## Task
Beginning with the line that contains "middle mcp: (552, 346)" in the material below, print each line exactly until the line that contains "ring pip: (155, 128)" has been printed, then stop.

## Source data
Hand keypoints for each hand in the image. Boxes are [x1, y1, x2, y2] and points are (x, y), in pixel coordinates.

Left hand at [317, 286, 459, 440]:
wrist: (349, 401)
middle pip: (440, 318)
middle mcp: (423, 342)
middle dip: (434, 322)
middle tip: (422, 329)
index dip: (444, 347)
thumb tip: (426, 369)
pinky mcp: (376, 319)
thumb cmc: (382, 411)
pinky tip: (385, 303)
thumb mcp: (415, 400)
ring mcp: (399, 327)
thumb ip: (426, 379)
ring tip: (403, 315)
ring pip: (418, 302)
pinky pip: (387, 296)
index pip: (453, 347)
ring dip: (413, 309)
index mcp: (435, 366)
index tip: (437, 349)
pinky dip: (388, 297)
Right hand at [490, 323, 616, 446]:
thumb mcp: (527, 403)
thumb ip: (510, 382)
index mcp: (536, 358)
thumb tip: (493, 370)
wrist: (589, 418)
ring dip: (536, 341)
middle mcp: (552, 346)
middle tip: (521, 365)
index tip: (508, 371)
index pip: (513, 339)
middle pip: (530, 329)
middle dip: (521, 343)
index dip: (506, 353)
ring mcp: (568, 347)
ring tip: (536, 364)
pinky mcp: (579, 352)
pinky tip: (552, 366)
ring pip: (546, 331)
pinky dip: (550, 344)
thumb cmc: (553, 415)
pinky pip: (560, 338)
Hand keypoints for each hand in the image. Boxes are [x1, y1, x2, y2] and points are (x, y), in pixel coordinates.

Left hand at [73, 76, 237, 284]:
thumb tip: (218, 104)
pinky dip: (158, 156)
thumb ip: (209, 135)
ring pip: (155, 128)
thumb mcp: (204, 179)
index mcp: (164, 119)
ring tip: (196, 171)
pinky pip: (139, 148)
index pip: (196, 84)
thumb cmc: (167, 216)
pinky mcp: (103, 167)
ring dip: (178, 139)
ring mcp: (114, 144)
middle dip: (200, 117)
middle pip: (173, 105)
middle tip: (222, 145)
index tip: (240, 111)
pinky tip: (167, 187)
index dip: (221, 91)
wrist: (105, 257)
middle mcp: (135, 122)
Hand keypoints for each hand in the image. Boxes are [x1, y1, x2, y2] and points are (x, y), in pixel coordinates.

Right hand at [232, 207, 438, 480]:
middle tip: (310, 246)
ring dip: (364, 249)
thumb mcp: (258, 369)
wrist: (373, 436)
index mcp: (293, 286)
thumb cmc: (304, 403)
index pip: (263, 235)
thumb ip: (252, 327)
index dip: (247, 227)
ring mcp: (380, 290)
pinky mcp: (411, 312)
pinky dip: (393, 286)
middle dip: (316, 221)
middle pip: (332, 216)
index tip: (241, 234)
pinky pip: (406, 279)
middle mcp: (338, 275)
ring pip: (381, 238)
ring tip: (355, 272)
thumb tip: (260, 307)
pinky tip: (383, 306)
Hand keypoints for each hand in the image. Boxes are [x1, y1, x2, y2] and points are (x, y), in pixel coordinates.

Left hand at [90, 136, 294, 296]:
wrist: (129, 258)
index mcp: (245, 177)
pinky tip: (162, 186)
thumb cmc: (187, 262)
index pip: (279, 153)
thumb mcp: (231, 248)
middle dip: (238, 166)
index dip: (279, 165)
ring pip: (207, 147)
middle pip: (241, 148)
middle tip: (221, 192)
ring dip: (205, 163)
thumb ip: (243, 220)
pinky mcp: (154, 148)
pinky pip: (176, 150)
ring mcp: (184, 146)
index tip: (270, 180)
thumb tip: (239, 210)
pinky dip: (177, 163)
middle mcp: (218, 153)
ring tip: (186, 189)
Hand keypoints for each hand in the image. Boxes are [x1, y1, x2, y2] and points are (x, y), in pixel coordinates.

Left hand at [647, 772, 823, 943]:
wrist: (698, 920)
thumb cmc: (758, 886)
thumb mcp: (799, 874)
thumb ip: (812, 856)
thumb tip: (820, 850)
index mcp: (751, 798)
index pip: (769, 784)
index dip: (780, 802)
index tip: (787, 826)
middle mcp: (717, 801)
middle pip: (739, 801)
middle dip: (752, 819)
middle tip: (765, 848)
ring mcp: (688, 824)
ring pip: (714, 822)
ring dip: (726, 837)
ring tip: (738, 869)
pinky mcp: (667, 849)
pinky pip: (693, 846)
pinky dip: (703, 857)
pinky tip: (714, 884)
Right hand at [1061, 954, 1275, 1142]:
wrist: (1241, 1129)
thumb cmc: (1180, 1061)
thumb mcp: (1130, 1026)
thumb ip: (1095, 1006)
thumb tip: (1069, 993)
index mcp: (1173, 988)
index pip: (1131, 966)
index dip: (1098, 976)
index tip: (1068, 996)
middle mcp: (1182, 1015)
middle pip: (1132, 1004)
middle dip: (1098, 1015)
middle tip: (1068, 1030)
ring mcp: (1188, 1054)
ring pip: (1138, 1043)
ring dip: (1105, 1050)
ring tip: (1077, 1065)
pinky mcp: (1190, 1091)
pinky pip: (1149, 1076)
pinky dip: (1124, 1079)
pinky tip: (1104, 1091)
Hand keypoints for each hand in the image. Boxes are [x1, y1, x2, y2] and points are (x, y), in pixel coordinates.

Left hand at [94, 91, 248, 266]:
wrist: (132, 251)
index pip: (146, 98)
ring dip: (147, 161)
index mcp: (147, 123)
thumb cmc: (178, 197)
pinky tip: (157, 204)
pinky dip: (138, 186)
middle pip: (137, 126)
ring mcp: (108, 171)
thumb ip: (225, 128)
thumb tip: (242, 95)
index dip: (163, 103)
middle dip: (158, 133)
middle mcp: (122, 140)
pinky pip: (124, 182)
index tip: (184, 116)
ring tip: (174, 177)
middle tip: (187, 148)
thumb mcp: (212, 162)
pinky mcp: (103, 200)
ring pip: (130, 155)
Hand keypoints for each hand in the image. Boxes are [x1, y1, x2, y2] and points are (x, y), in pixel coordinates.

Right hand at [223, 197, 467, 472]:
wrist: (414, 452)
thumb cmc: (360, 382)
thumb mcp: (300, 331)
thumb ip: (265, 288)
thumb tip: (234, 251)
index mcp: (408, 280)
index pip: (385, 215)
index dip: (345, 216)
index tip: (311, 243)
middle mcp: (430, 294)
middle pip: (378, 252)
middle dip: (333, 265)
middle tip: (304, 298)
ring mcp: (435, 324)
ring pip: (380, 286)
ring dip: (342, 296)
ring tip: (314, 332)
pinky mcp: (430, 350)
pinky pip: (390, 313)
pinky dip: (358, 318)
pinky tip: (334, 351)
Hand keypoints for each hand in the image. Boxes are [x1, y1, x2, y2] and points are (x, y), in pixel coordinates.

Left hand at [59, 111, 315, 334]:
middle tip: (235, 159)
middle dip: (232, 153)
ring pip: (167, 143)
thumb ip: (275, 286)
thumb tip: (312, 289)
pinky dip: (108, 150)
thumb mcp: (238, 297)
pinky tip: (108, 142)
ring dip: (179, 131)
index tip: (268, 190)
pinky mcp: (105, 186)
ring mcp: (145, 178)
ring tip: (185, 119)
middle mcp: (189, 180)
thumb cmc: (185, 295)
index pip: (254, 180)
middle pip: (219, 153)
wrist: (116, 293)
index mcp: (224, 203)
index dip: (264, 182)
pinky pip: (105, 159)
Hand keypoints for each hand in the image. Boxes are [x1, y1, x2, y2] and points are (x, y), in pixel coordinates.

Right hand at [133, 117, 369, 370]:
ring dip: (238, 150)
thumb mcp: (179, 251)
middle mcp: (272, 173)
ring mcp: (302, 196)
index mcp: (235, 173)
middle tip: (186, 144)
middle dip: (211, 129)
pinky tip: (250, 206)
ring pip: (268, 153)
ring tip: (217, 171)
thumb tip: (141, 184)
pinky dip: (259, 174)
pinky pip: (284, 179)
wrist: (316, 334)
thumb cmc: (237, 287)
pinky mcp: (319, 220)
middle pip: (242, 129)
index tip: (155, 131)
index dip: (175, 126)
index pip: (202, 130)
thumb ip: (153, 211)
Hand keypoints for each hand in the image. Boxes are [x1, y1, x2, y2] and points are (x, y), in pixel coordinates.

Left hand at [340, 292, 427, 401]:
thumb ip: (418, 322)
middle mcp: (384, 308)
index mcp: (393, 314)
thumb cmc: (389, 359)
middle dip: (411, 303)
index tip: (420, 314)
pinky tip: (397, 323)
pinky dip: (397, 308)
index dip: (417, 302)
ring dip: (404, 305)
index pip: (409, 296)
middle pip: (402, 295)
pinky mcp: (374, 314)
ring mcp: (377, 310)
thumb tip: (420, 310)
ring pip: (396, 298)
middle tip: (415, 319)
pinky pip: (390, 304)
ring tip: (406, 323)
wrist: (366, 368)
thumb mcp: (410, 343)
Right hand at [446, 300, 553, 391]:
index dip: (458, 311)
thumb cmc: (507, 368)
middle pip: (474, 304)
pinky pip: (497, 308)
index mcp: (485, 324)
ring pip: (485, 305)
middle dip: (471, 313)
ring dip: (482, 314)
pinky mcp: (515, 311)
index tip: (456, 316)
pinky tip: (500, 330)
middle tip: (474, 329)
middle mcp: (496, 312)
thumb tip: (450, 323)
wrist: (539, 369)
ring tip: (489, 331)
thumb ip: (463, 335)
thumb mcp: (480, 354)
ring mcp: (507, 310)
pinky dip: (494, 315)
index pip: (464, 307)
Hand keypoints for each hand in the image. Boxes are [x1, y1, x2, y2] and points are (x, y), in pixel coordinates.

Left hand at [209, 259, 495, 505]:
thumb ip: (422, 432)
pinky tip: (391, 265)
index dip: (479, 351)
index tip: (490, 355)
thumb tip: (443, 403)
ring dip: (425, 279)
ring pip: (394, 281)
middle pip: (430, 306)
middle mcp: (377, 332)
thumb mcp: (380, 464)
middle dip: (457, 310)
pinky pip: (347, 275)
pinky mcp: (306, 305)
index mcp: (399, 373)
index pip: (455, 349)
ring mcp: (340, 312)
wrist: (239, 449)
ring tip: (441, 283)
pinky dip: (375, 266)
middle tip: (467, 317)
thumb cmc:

## Finished exercise
middle mcp: (552, 346)
middle tip: (521, 365)
index tip: (508, 371)
index pip: (513, 339)
middle pip: (530, 329)
middle dip: (521, 343)
index dip: (506, 353)
ring mcp: (568, 347)
ring tip: (536, 364)
pinky mcp: (579, 352)
pinky tip: (552, 366)
ring pip: (546, 331)
pinky dip: (550, 344)
thumb cmc: (553, 415)
pinky pip: (560, 338)
Hand keypoints for each hand in the image. Boxes are [x1, y1, x2, y2] and points are (x, y), in pixel coordinates.

Left hand at [73, 76, 237, 284]:
thumb tip: (218, 104)
pinky dip: (158, 156)
thumb ip: (209, 135)
ring pip: (155, 128)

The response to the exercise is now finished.